──────── DOCUMENT EXTRACT

Cabbage seeds will definitely germinate in the cold soil of early spring – but don’t seed cabbage after the threat of frost has passed, as they’ll get a late start and summer heat my damage the plant, slow its growth, or make the plant bolt (start producing seeds). However, frost won’t damage a maturing plant, which is why cabbage is perfect for the fall vegetable garden. To harvest in the fall, sow cabbage seeds directly in your garden 8 weeks before your first frost. Seeds should be sown at a depth of 1/4″ and 3 seeds set every 15-18″. Thin cabbage seedlings after they grow their second set of leaves or later, leaving one plant every 18″. Cabbage will benefit from a 2″ organic mulch around the plants to suppress weeds.
Depending on the variety, cabbage takes 60-100 days to mature, so read the info on the seed packet and time your planting appropriately.

────────────────

◆ ACTIVITY ◆
Decide whether each statement agrees with the cabbage text, and answer yes or no, quoting the words of the text that settle it.
1. Frost will damage a maturing cabbage plant.
2. For a fall harvest, cabbage seeds are sown directly in the garden 8 weeks before the first frost.
3. Seedlings are thinned so that one plant is left every 12″.
The listing is separate material and has no connection to the cabbage text.

──────── RECORD EXTRACTS

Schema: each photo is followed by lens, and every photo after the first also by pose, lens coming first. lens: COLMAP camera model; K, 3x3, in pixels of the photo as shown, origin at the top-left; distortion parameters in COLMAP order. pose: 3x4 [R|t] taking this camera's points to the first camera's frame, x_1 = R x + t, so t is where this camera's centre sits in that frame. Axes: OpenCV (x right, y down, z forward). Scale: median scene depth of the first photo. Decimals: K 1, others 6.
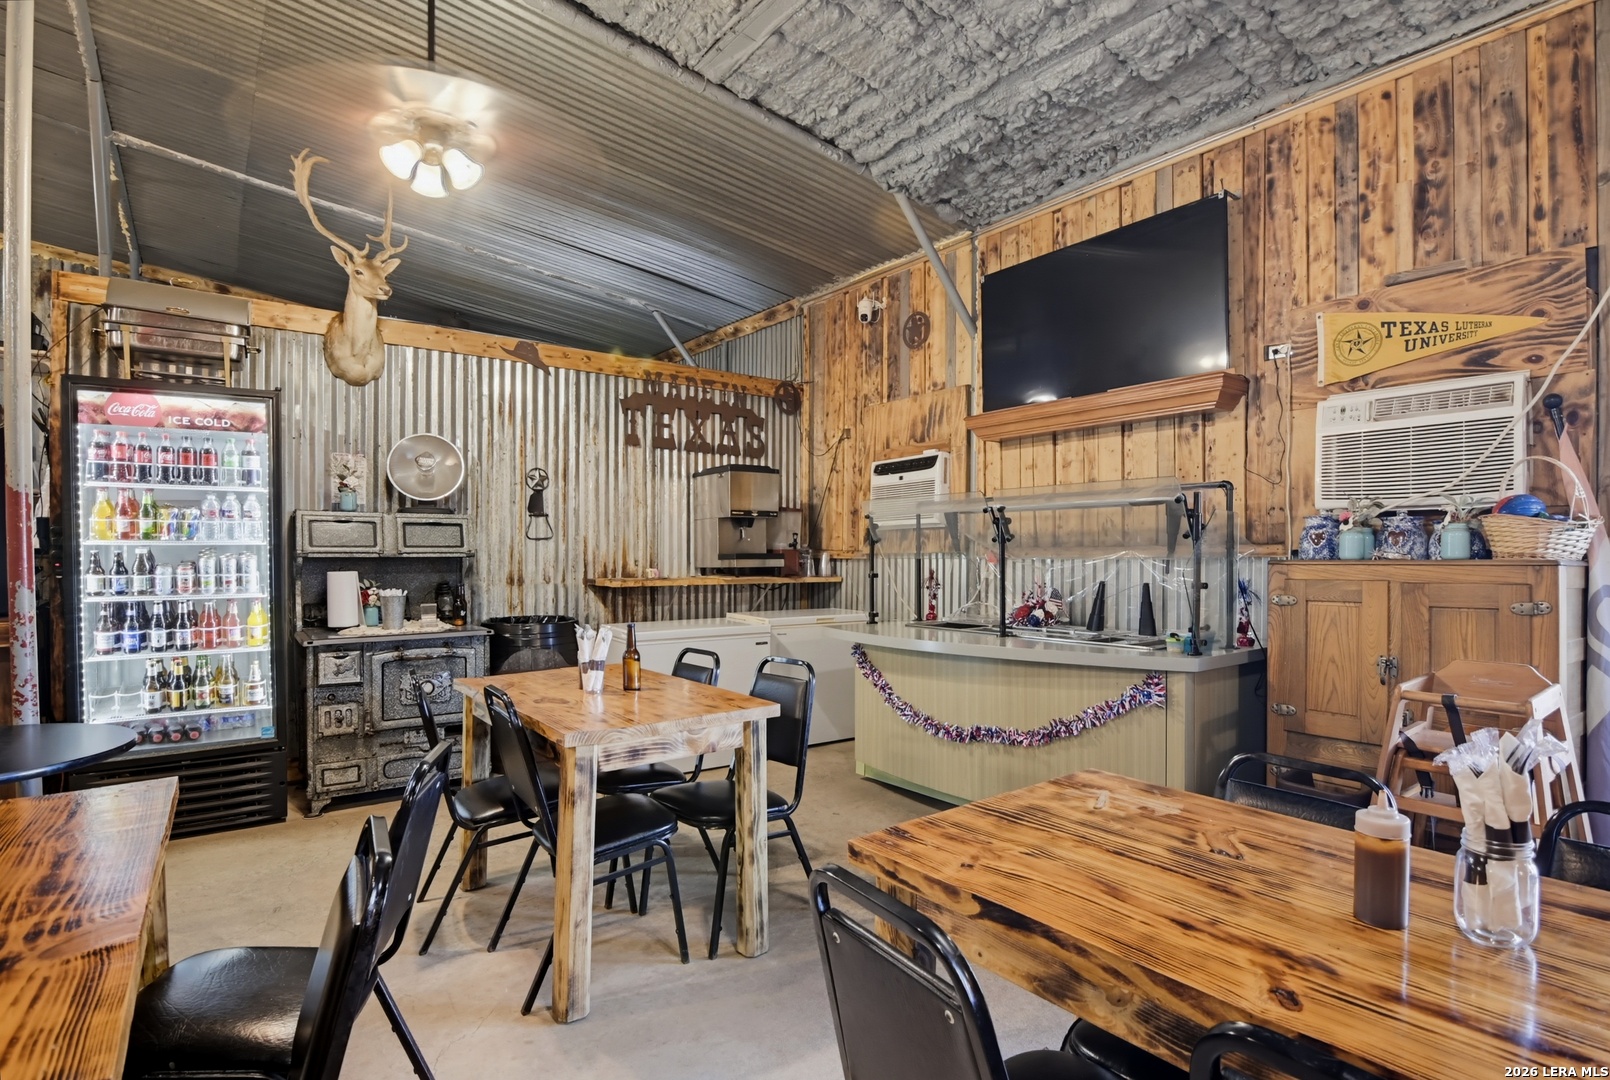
lens RADIAL K [[800.4, 0, 808.7], [0, 800.4, 558.1], [0, 0, 1]] dist [-0.024005, -0.000049]
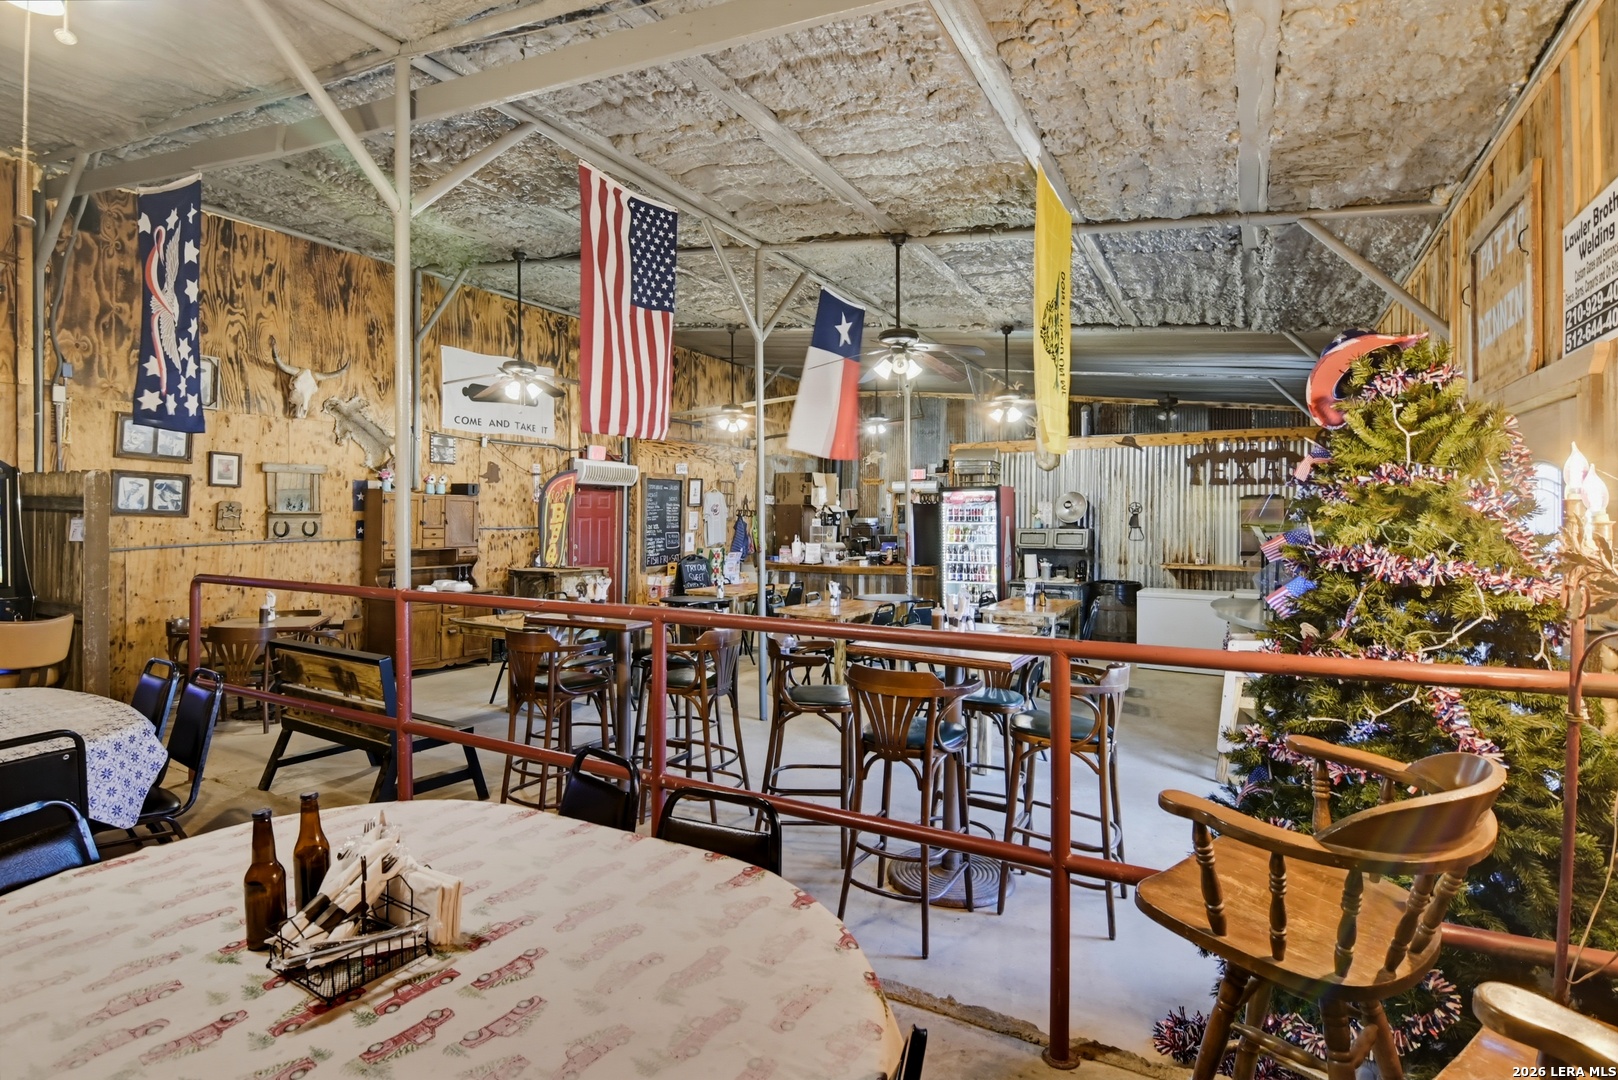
lens RADIAL K [[788.2, 0, 813.0], [0, 788.2, 528.8], [0, 0, 1]] dist [0.001212, -0.000128]
pose [[0.409258, 0.012193, -0.912337, 1.263362], [-0.005799, 0.999925, 0.010763, -0.079897], [0.912400, 0.000886, 0.409298, -0.544628]]
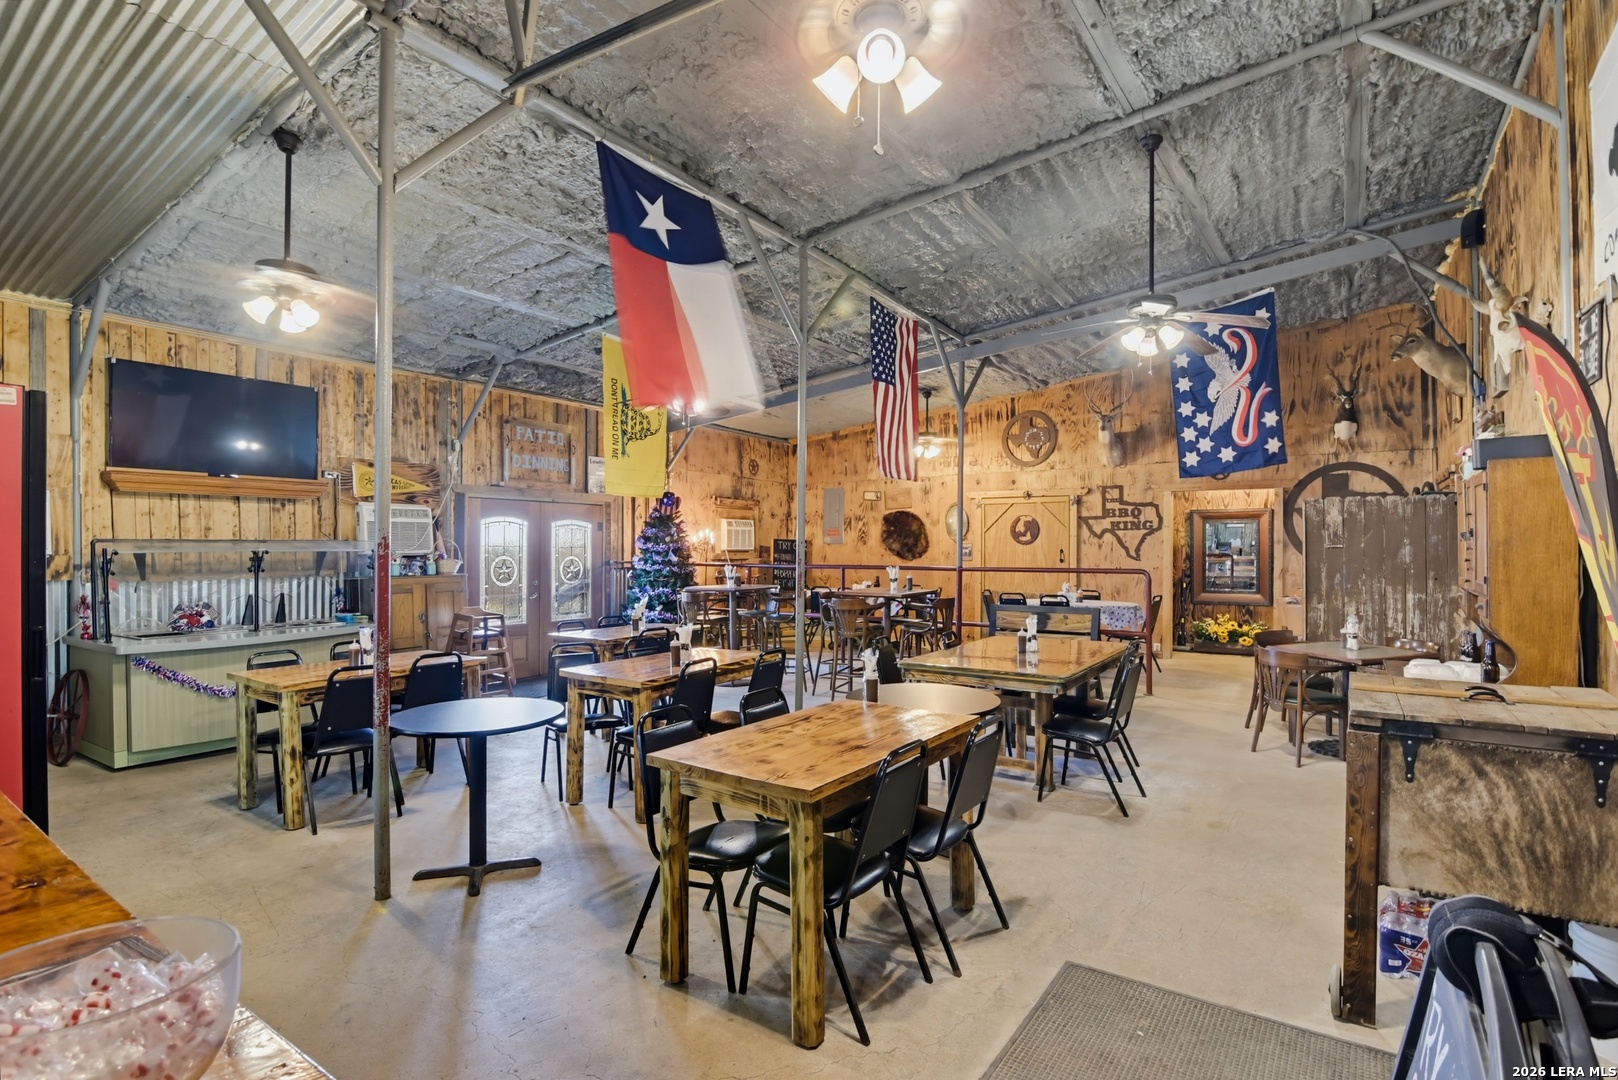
lens RADIAL K [[810.0, 0, 809.0], [0, 810.0, 540.0], [0, 0, 1]] dist [-0.014637, -0.001474]
pose [[-0.311927, 0.008627, 0.950067, -1.459629], [0.005308, 0.999959, -0.007337, -0.059012], [-0.950091, 0.002754, -0.311960, 0.394577]]
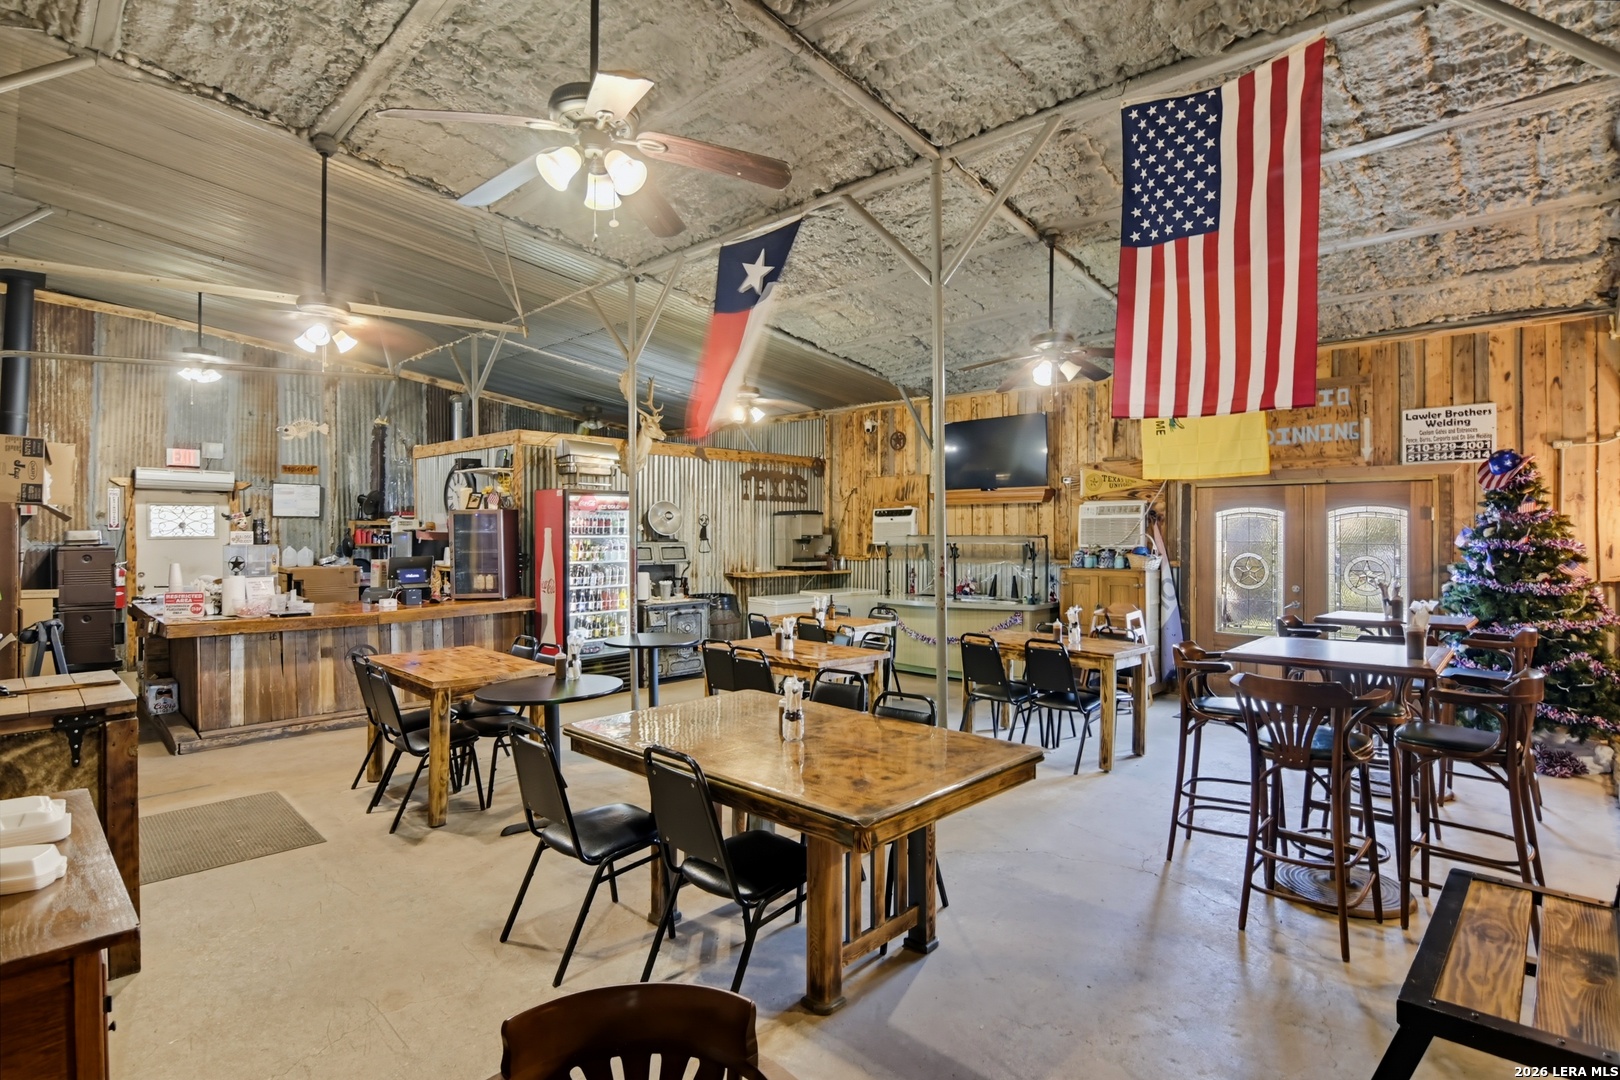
lens RADIAL K [[789.2, 0, 814.0], [0, 789.2, 528.8], [0, 0, 1]] dist [0.001212, -0.000128]
pose [[0.987144, 0.000302, 0.159832, -0.462742], [0.001222, 0.999955, -0.009440, -0.074448], [-0.159827, 0.009514, 0.987099, -1.047565]]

────────────────

◆ EXERCISE OUTPUT ◆
1. No: "frost won’t damage a maturing plant"
2. Yes: "sow cabbage seeds directly in your garden 8 weeks before your first frost"
3. No: "leaving one plant every 18″"